Let $F$ be a non-abelian free group, say finitely generated. Suppose $N$ is a commensurated subgroup of $F$. That is $N \cap N^g$ is of finite index in both $N$ and in $N^g$ for any $g \in F$.

What is known about $N$?

I guess $N$ does not have to be normal as it can be normal in a subgroup of finite index or of finite index in a normal subgroup. Are there other examples?

• To complement Uri's answer, the answer is yes if $N$ is finitely generated: then $N=1$ or $N$ has finite index. This follows from Marshall Hall's theorem.
– YCor
May 3, 2018 at 22:19
• Let me also remark that for some groups it is known that every commensurated subgroup is virtually normal. As follows from my answer below, this is not the case for $\text{SL}_2(\mathbb{Z})$, which is virtually free. However this is the case for $\text{SL}_n(\mathbb{Z})$, $n\geq 3$. This result is due to Venkataramana. Further results in this direction were also proved by Shalom-Willis. In general, the Margulis-Zimmer conjecture, stating that in higher rank lattices every commensurated subgroup is virtually normal, is still open. Problem being the cocompact lattices. May 4, 2018 at 7:49

There are many commensurated subgroups in a free groups which are not of the kind you described above.

We all know that normal subgroups $N\lhd \Gamma$ could be thought of as kernels of surjective maps $\Gamma\to G$. Here is an analogous way of thinking of commensurated subgroups $N<\Gamma$.

Fix a group $\Gamma$. For every totally disconnected locally compact (tdlc) group $G$, a compact open subgroup $K<G$ and a homomorphism $\rho:\Gamma\to G$, $N=\rho^{-1}(K)$ is commensurable in $\Gamma$ (as $K$ is commensurtaed in $G$). In fact, every commensurated $N<\Gamma$ is obtained this way (a construction of a group $G$ and a map $\rho$ as above is called sometimes the "Schlichting completion" of $\Gamma$ wrt $N$).

If $\rho(\Gamma)$ is dense in $G$ then (a finite index subgroup of) $K$ is normal in (a finite index subgroup of) $G$ iff (a finite index subgroup of) $N$ is normal in (a finite index subgroup of) $\Gamma$. This is easy to see.

Now, to give an example answering the question just fix a tdlc group that you know well enough (say $\text{PGL}_2(\mathbb{Q}_p)$) and a compact open subgroup which is far from being normal (say $\text{PGL}_2(\mathbb{Z}_p)$) and find an injective dense homomorphism $\rho:F_n\to G$ by fixing any generic enough $n$-tuple in $G$ (which could be made very concrete).

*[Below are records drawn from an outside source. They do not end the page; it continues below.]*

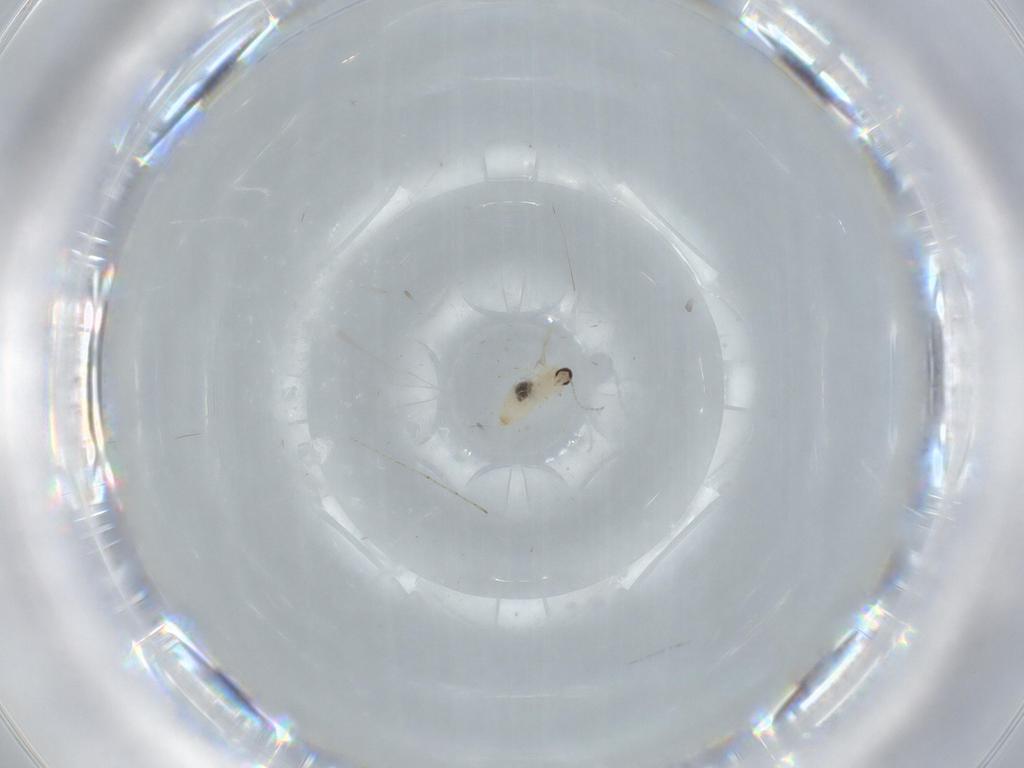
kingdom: Animalia
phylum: Arthropoda
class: Insecta
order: Diptera
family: Cecidomyiidae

As Uri says, there are many commensurated subgroups that are not closely related to normal subgroups. I don't know anything special to say about free groups. However, there are still interesting connections between commensurated subgroups and 'virtually normal' subgroups, where $N$ is virtually normal if there is some subgroup $M$ of $N$ of finite index that is normal in $\Gamma$. The main result I know about this is joint work with Caprace, Kropholler and Wesolek: https://arxiv.org/abs/1706.06853

Given a group $\Gamma$ and a subgroup $N$, define the residual closure of $N$ in $\Gamma$ to be $\widetilde{N} = \bigcap_{K \in \mathcal{K}} K$, where $\mathcal{K}$ is the class of virtually normal subgroups that contain $K$ (alternatively, take the class of subgroups $LN$ where $L$ is normal in $\Gamma$ and $LN/L$ is finite).

It turns out that if $N$ is commensurated and $\Gamma$ is generated by finitely many cosets of $N$, then $\widetilde{N}$ is virtually normal. In particular, if $\Gamma$ is a finitely generated group, any commensurated subgroup $N$ that arises as an intersection of virtually normal subgroups must itself be virtually normal.